A petition that Coyle said was signed by more than 150 people opposes paving the primitive trail that now exists on the easement behind Hager Lane.

Meanwhile, city resident Greg Durrett is contending that the city has no choice but to proceed with the trail plan along the intended route. In a letter submitted to the city, he cites two public votes, one in the early 1990s and the other in 1998, that provided funding for the city’s river corridor plan.

Durrett argues that council has no discretion to deviate from the trail’s planned location, even if condemnation is required, and wrote that a lawsuit is likely if the city doesn’t follow through on its obligation.

The Glenwood Springs Chamber Resort Association also is supporting the trail plan. Its Community on the Move Committee developed the tax issues that were approved by voters.
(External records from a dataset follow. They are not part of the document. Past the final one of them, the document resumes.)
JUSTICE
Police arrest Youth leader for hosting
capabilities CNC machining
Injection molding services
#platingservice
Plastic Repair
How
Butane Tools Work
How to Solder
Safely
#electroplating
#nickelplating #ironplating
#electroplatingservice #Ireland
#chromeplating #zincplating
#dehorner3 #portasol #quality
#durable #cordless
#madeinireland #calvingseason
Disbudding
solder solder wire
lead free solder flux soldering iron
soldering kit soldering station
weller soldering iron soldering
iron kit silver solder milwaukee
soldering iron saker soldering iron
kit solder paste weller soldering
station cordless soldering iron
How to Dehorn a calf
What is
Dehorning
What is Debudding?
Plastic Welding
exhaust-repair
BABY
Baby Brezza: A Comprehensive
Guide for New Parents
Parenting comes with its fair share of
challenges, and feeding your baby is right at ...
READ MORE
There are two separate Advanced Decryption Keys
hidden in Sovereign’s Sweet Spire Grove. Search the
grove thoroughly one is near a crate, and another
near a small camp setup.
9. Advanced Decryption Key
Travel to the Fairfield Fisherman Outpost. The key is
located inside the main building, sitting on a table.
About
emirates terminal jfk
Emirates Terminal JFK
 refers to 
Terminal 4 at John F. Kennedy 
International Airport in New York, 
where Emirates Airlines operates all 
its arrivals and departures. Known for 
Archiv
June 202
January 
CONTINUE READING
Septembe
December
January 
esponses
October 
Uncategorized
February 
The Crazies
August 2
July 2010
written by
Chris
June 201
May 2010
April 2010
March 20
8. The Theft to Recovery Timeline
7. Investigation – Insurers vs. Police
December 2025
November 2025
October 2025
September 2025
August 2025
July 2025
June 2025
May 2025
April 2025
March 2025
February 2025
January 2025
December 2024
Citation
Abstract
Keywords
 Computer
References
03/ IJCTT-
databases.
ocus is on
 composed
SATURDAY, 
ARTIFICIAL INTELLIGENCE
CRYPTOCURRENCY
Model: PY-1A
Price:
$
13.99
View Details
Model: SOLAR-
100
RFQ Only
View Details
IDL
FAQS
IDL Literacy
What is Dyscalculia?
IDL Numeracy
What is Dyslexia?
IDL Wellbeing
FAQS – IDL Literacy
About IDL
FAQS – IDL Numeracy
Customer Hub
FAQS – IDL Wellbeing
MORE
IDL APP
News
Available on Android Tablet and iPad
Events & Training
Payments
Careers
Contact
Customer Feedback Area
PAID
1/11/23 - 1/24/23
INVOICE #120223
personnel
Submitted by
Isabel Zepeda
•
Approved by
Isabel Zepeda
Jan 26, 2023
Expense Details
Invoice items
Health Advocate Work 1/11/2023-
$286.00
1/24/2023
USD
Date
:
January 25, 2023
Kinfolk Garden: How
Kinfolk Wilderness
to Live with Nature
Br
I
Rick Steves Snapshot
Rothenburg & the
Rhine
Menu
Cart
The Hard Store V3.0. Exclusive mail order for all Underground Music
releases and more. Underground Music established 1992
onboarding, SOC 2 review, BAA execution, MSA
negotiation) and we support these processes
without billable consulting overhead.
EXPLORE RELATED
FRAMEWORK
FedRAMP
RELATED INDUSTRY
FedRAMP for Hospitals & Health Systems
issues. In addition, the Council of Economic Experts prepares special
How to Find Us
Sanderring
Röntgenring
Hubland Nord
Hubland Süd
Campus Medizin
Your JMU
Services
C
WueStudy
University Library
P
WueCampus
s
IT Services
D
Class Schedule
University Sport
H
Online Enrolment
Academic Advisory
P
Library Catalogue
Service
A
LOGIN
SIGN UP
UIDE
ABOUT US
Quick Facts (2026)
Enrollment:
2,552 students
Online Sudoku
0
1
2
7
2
The chamber says the trail is needed to reduce vehicle traffic and provide a safe, nonmotorized link between south Glenwood and the main part of town.

City officials have been trying for years to build the trail by negotiating with landowners rather than resorting to condemnation. Hecksel said he is putting the question of condemnation to council because some of those property owners want to know whether the city would condemn land for an easement if they don’t negotiate.

“It’s not like we’ll run out and condemn a bunch of things. It’s to answer a question that we’ve been asked,” he said.

He said having authority to pursue condemnation would let city staff members negotiate from a position of strength, but wouldn’t relieve them of the responsibility of trying to reach mutually agreeable resolutions with property owners.

The council plans to hold a closed-door meeting with City Attorney Jan Shute Thursday morning over legal questions surrounding the trail issue. Shute said she couldn’t comment on those questions Wednesday because of attorney-client privilege.

Hecksel said city officials are preparing for the possibility of a heavy turnout at Thursday’s meeting. He said the city can open up the municipal courtroom to handle overflow and people there would be able to watch proceedings via a video feed. The meeting begins at 6 p.m. at City Hall.